A despondent Tiger Woods admitted his recent exertions had taken their toll after he failed to win a single point in the United States’ Ryder Cup defeat at Le Golf National.

Woods came into the event on the back of a first win in five years at the Tour Championship and supposedly more invested than ever before in the contest having acted as a vice-captain in the victory at Hazeltine in 2016.

However, the 42-year-old lost all three pairs matches – making it eight in a row stretching back to 2010 – and his overall record now reads 13 wins, 21 defeats and three halved matches in eight appearances, only one of which (in 1999) has produced a victory.

“Yeah, I played seven out of nine weeks because I qualified for Akron and you know, all of those are big events, starting with the Open Championship,” said Woods, who lost 2&1 to Jon Rahm in Sunday’s singles.

“You’ve got a World Golf Championships, you’ve got another major championship, you’ve got the [FedEx Cup] play-offs and then you have the Ryder Cup on the back side.

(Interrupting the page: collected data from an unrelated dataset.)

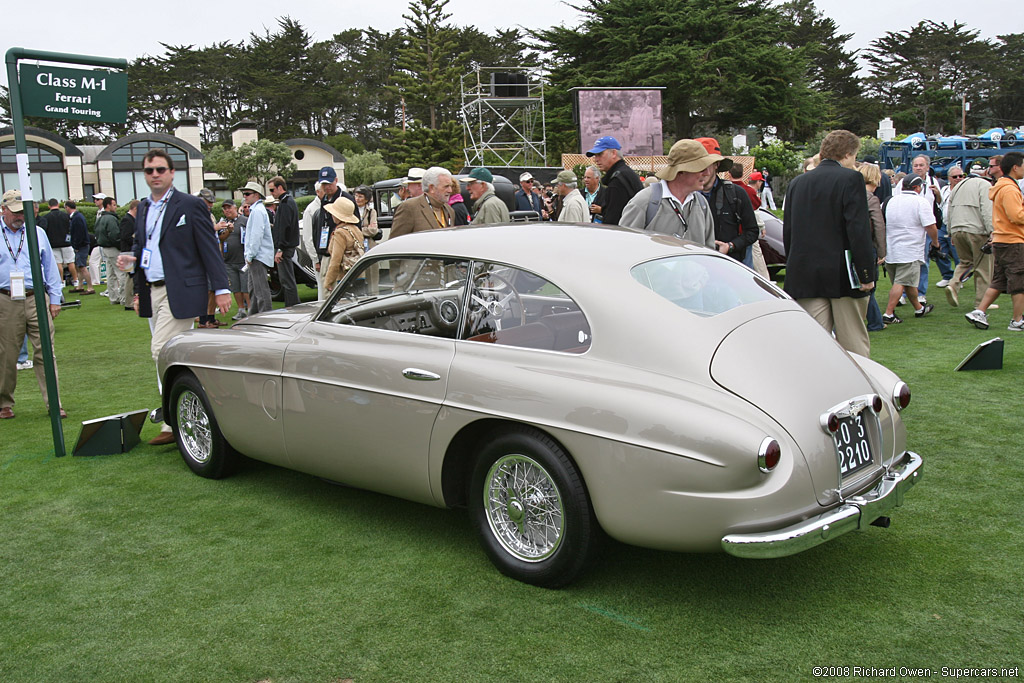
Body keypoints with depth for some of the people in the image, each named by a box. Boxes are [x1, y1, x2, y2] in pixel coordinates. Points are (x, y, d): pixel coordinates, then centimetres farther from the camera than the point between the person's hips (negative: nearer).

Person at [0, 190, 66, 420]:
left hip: (36, 299, 1)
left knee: (45, 352, -4)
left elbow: (50, 267, 15)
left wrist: (55, 299, 11)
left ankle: (53, 403, -3)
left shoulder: (38, 233, 12)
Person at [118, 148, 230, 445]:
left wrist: (221, 289, -11)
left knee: (163, 352, -13)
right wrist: (131, 259, 4)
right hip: (152, 292, 7)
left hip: (179, 292, -7)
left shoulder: (191, 205, -4)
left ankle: (174, 424, -6)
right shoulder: (143, 208, 16)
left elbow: (210, 250, -6)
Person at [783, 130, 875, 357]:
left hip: (805, 277, 4)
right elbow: (858, 230, -13)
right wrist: (866, 274, -10)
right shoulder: (850, 179, -6)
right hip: (843, 275, -4)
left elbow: (788, 232, 12)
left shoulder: (797, 182, 10)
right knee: (854, 345, 6)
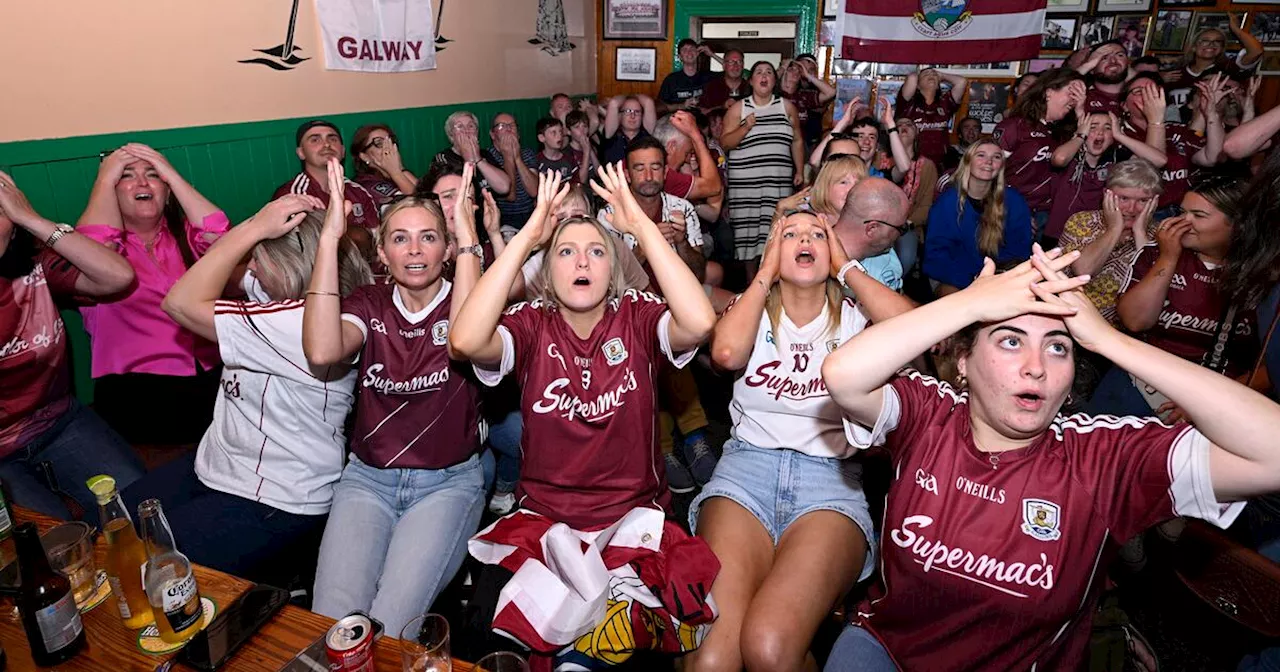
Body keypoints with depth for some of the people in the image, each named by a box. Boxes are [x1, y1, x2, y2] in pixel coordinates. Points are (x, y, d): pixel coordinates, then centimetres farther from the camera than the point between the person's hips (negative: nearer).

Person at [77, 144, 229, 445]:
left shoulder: (185, 232, 18)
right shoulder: (101, 235, 12)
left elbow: (222, 239, -4)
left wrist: (172, 175, 1)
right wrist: (105, 179, -1)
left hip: (213, 372, 3)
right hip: (135, 386, -2)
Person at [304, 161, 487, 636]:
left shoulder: (461, 301, -2)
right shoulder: (369, 304, 4)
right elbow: (322, 351, -19)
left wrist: (467, 237, -25)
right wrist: (329, 237, -18)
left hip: (449, 481, -2)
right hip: (367, 478, 2)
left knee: (388, 625, -21)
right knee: (331, 623, -17)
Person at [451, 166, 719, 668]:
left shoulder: (637, 317, -5)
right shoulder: (531, 325, -4)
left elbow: (700, 322, -27)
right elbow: (465, 341, -26)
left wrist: (641, 225, -23)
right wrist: (527, 236, -22)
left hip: (633, 515, 0)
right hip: (542, 516, 1)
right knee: (487, 626, -20)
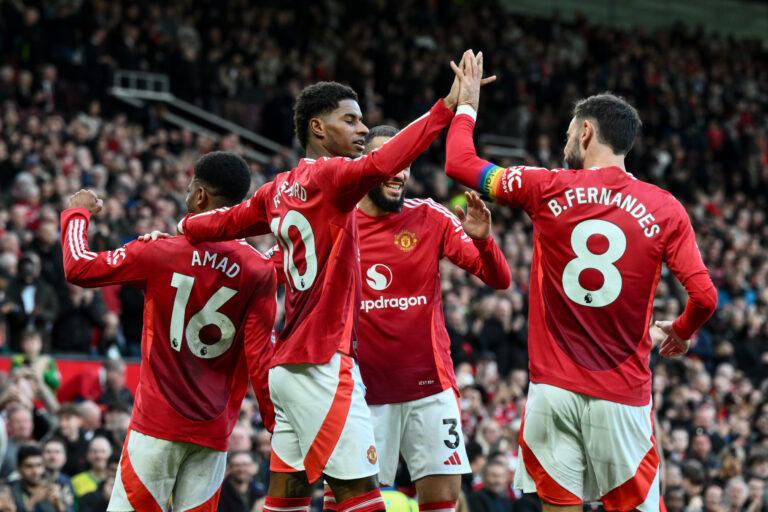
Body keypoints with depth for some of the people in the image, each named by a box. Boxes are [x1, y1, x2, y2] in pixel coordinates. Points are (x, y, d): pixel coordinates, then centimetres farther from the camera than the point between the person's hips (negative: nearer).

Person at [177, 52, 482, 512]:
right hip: (323, 365, -9)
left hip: (287, 365, 9)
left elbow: (226, 222, 27)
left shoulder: (279, 190, 14)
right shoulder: (327, 176, -10)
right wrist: (447, 108, -30)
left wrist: (181, 229, 44)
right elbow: (382, 165, -29)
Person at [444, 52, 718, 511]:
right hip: (623, 396, 0)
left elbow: (459, 163, 10)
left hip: (554, 388, 0)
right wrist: (680, 333, 16)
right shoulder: (665, 209, 0)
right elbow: (704, 298, -6)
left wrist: (467, 103, 27)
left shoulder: (547, 190, 0)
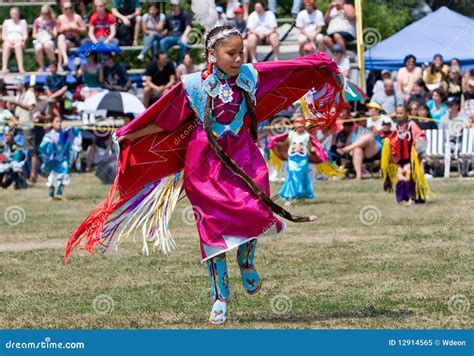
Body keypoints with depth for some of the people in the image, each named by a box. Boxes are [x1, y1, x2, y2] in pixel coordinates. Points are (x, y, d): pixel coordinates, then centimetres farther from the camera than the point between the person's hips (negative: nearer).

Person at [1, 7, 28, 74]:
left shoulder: (23, 22, 17)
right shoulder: (6, 22, 19)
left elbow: (25, 35, 7)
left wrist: (21, 40, -15)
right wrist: (8, 40, -11)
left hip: (19, 42, -1)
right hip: (8, 41, 1)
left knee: (18, 45, -39)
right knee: (6, 45, -37)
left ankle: (21, 68, -55)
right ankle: (4, 68, -51)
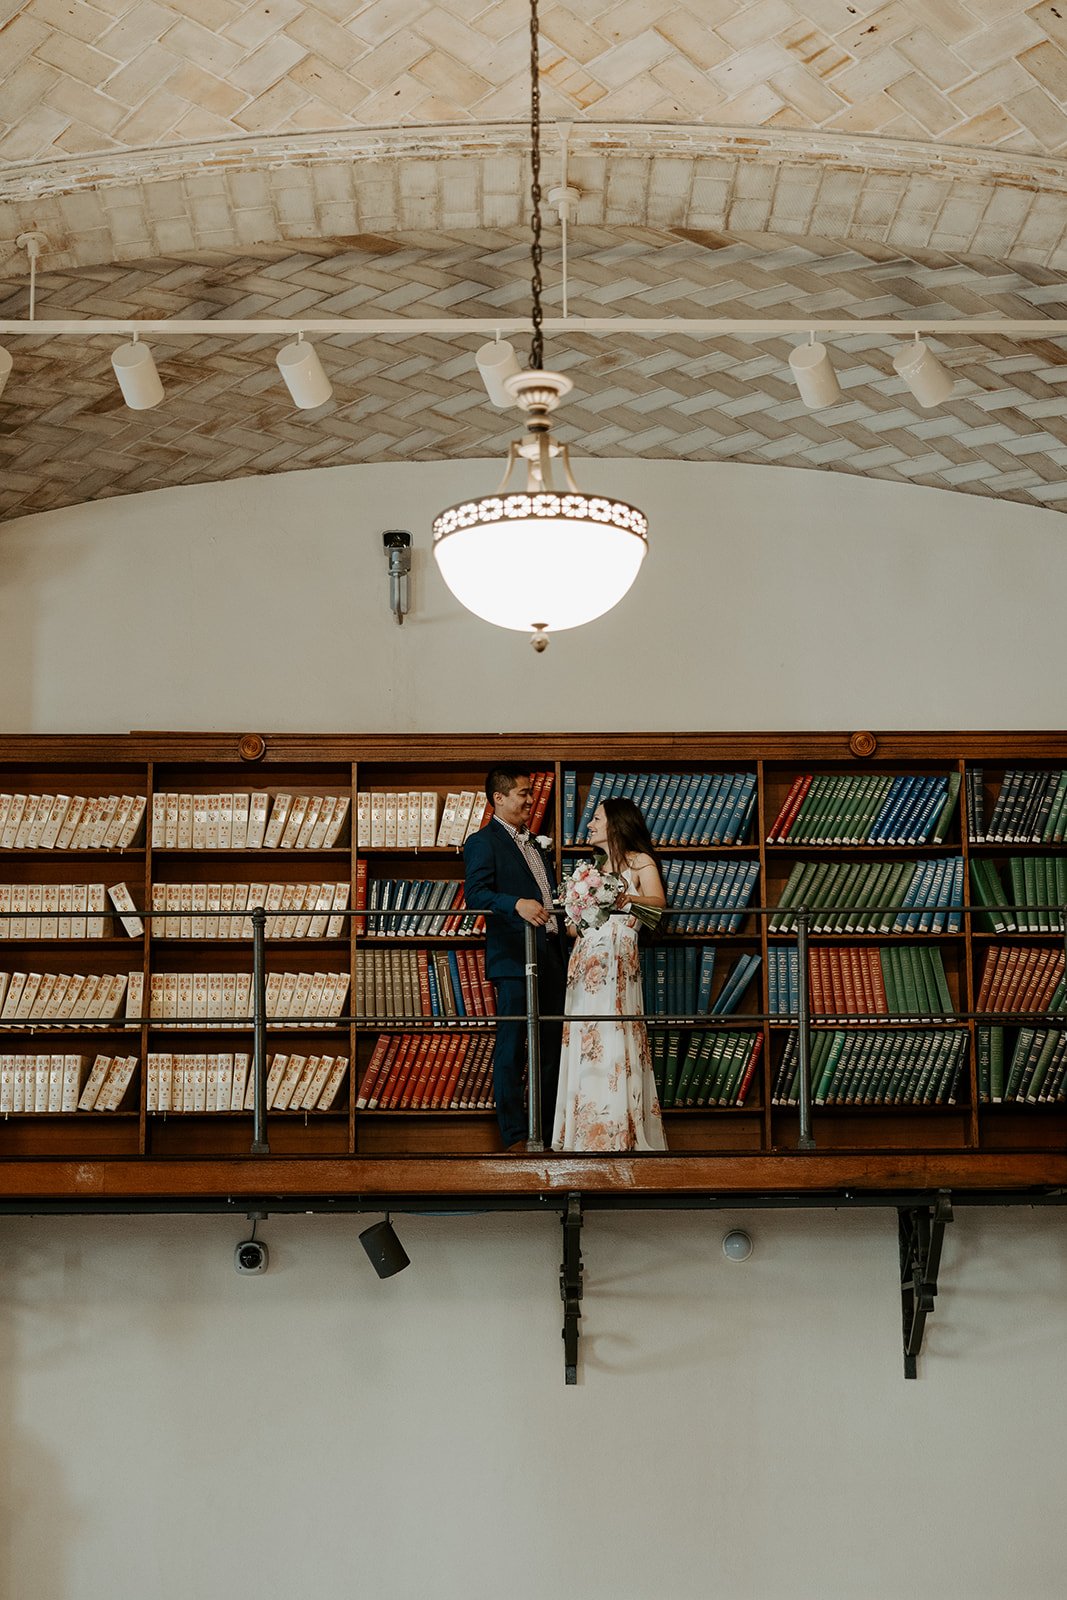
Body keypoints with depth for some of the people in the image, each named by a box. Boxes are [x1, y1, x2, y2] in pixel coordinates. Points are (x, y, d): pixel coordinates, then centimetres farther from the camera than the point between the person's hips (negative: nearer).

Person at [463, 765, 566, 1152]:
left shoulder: (534, 844, 23)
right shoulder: (482, 842, -3)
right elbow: (476, 894, -18)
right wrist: (517, 904, -33)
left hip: (550, 957, 8)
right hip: (515, 959, -8)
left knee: (550, 1050, 9)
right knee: (511, 1050, -4)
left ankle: (548, 1134, 16)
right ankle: (515, 1138, -1)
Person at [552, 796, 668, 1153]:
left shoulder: (639, 862, 5)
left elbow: (658, 902, -14)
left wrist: (629, 898, -31)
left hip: (617, 960, -7)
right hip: (586, 961, 7)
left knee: (612, 1042, -11)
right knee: (586, 1047, 1)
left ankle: (621, 1137, -9)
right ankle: (590, 1139, 2)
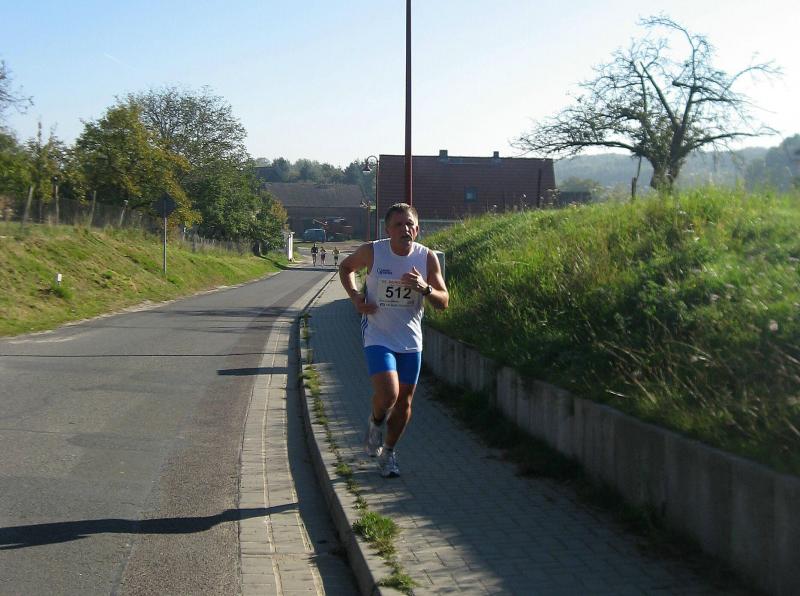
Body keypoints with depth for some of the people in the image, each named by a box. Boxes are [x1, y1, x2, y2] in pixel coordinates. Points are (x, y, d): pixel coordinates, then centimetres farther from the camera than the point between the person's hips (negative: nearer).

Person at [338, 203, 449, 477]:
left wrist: (424, 288, -23)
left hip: (410, 341, 3)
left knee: (404, 401, 11)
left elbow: (444, 302, -3)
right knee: (387, 394, -21)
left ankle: (387, 452, 33)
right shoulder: (372, 252, -11)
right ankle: (375, 423, 14)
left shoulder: (427, 258, -6)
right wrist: (355, 297, -6)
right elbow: (346, 268, 10)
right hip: (378, 338, -3)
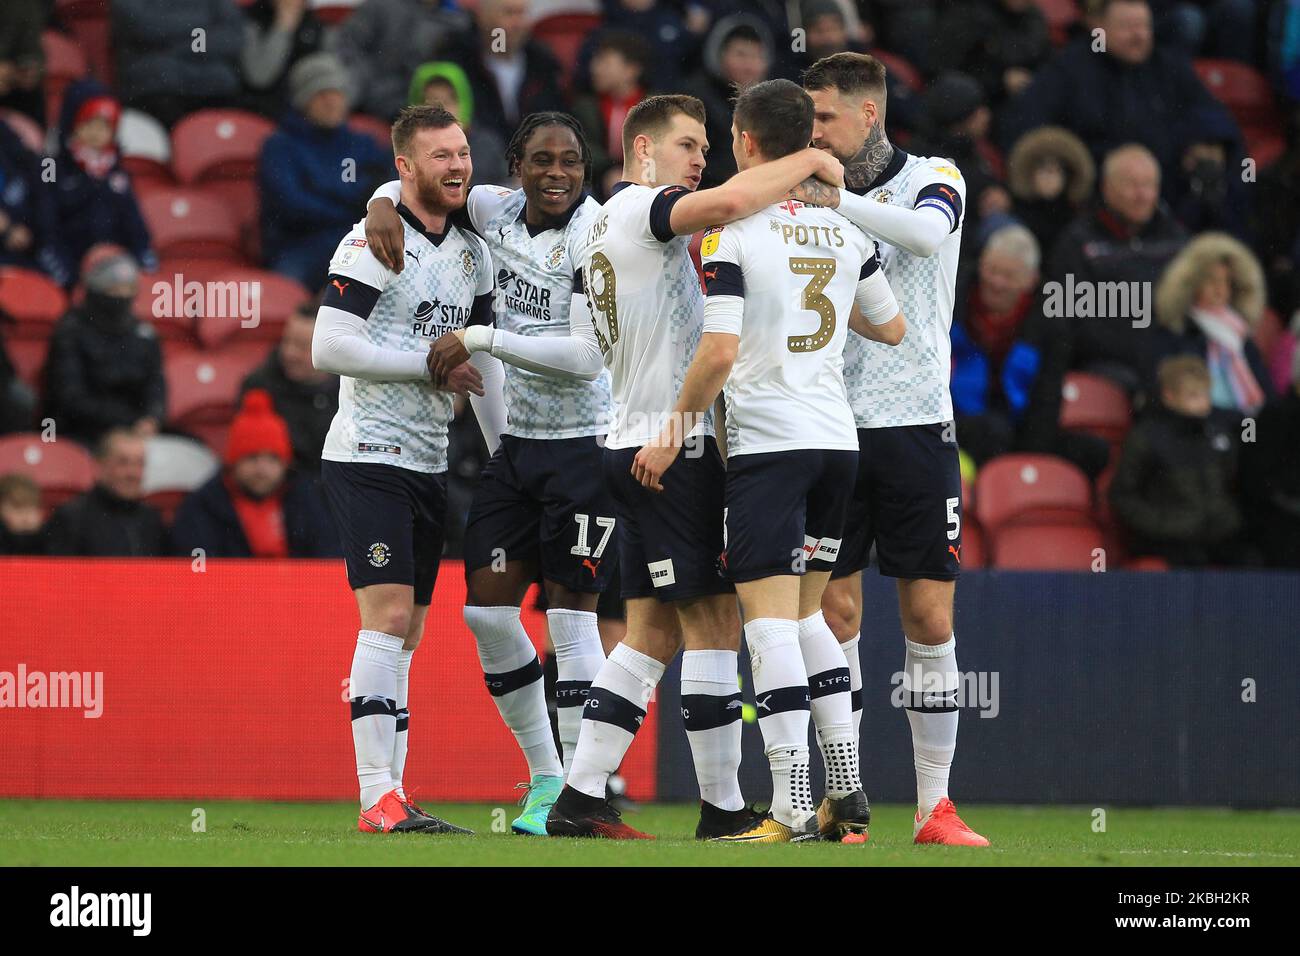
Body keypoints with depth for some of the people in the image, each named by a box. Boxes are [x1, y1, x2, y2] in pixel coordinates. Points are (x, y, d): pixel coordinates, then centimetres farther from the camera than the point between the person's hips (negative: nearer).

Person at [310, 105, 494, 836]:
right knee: (389, 617, -15)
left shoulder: (473, 254, 13)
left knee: (405, 635, 8)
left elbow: (480, 363, 21)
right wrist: (430, 363, -16)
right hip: (369, 457, -8)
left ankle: (393, 794, 10)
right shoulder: (373, 245, -11)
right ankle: (379, 799, -17)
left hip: (429, 464, 8)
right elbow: (330, 348, -19)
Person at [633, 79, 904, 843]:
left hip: (767, 440, -6)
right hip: (837, 437, 6)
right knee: (807, 611, 16)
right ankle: (849, 795, 12)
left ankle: (793, 809, -13)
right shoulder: (844, 231, 8)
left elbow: (720, 351, -17)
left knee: (772, 617, -7)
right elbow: (892, 328, 20)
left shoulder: (731, 232, -9)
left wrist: (674, 435, -7)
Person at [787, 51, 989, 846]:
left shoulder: (930, 178, 1)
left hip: (915, 427, -2)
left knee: (930, 617, -2)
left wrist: (838, 201, -34)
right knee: (834, 614, -2)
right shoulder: (814, 199, 10)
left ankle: (936, 806, 4)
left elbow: (928, 231, -23)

“So a lot of big events, and a lot of focus, a lot of energy goes into it. I was fortunate enough to have won one and we were all coming here on a high and feeling great about our games, about what we were doing, and excited about playing this week.

“For me, it’s been a lot of golf for a short period of time. I’ll have a better understanding of what my training needs to be for next year so that I certainly can endure the entire season, because this year was very much up in the air of how much I would play or if I would play at all.”

Woods, who underwent spinal fusion surgery in April 2017 and only returned to action in November, added: “It’s disappointing because I went 0-4 and that’s four points to the European team.

“And I’m one of the contributing factors to why we lost the cup, and it’s not a lot of fun. It’s frustrating because we came here, I thought we were all playing pretty well, and I just didn’t perform at the level that I had been playing, and just got behind early in the matches and never got back.”